On May 25’s episode, the show connected with Jonah and Laurie Yokoyama from Heartland Trans Wellness, a nonprofit housed in the basement of the Mount Auburn Presbyterian Church. The center provides accessible resources to trans, queer and other LGBTQ individuals. Alongside that, Heartland also hosts support groups and community events where trans and queer people can connect.
In yet another episode, Out Cincinnati interviewed legendary singer/songwriter Judy Collins ahead of her recent concert at Memorial Hall.
The episodes themselves feel organic, with Fortin and Neeley starting each segment with a back-and-forth discussion on the day’s guests and topics at hand.
“I like to interview people and hear their point of view, especially people who have been through it in the ’70s, ’80s, ’90s and so on, and talk about 2019 and their point of view on things,” Fortin says. “It’s different than it was in ’85 and ’80 and ’92; people were doing advocacy work in different ways… and they have advice for how the people of tomorrow can get involved.”

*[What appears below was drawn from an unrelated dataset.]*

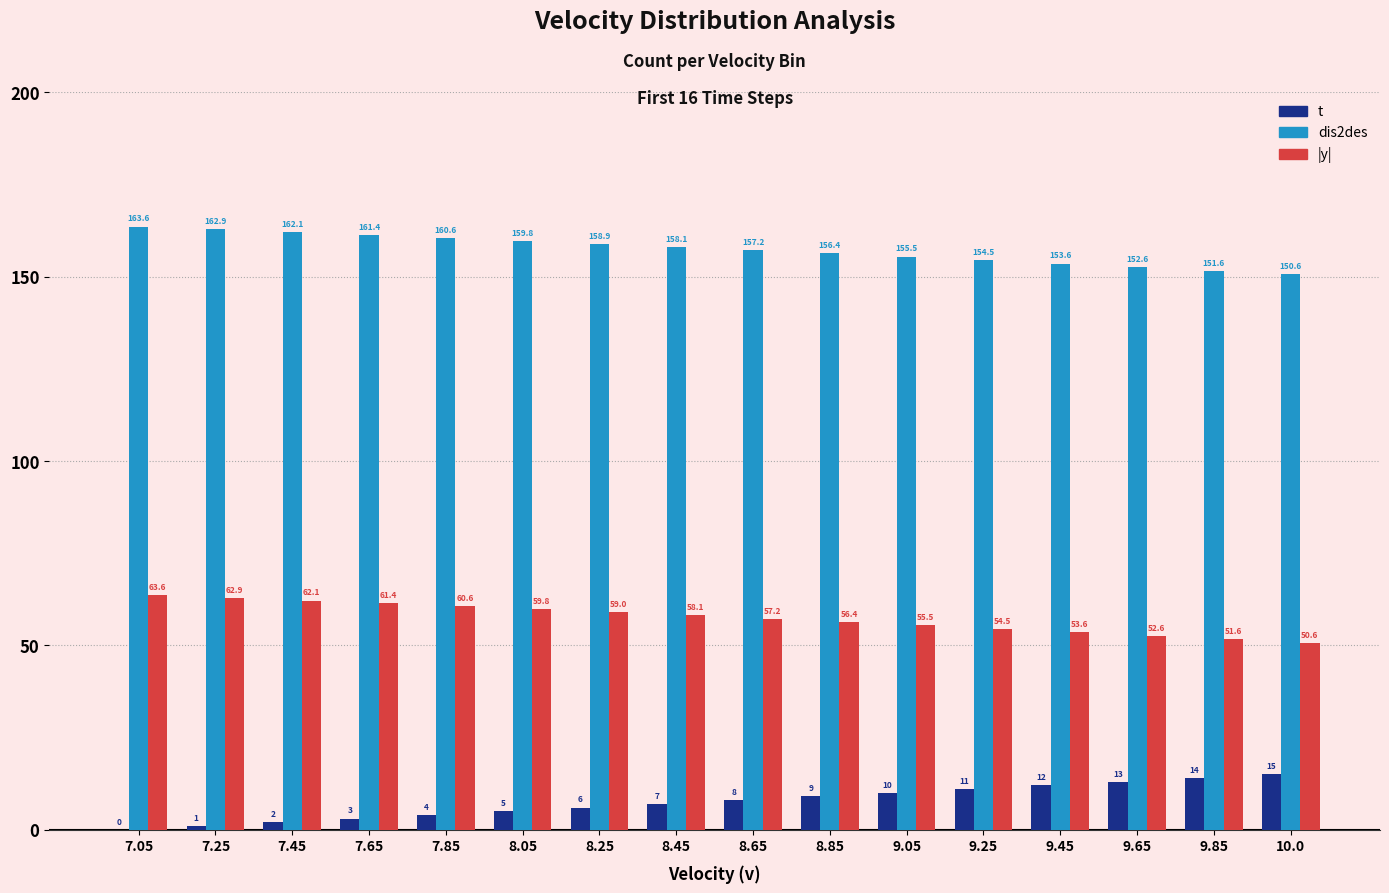

Which series has the largest total across all categories?

dis2des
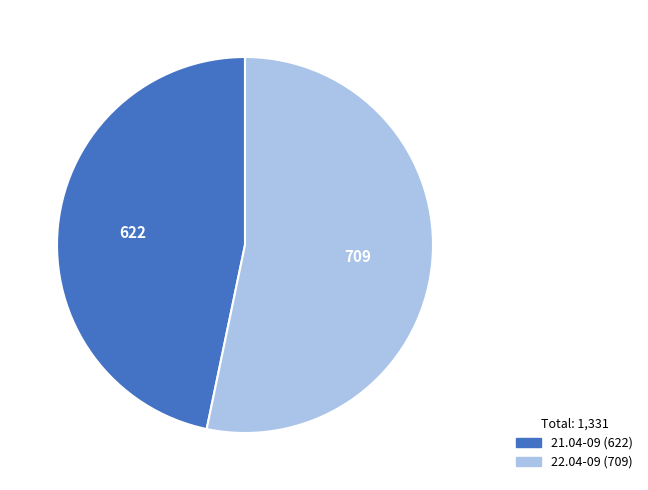

Combined, do 21.04-09 and 22.04-09 account for over 50%?

Yes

Though the show airs every Saturday, they interview guests throughout the week and edit the segments into a cohesive hour-long episode.
“It’s my baby (but) I couldn’t do it without Melissa,” Fortin says. “She takes those cuts and makes them into magic.”
Of Fortin, Neeley says that they have a great working partnership. Combined, she points out that they have over 30 years of experience in the radio world. With Out Cincinnati, they’re able to put that work into something that they wouldn’t be able to do at a commercial broadcast outlet.
“I want people to reach out to us if they have a topic or an issue they think we should cover or something that needs to be highlighted,” Neeley says. “I want people to feel free to just email us or hit us up on social media or whatever and say, ‘Hey, guys, could you talk about this?’ ”
Find more about Out Cincinnati at outcincinnati.com.
A previous version of this story stated that Melissa Neeley formerly worked at WLWT-TV. That is incorrect. Rather, she worked at WLW-AM/FM as a reporter.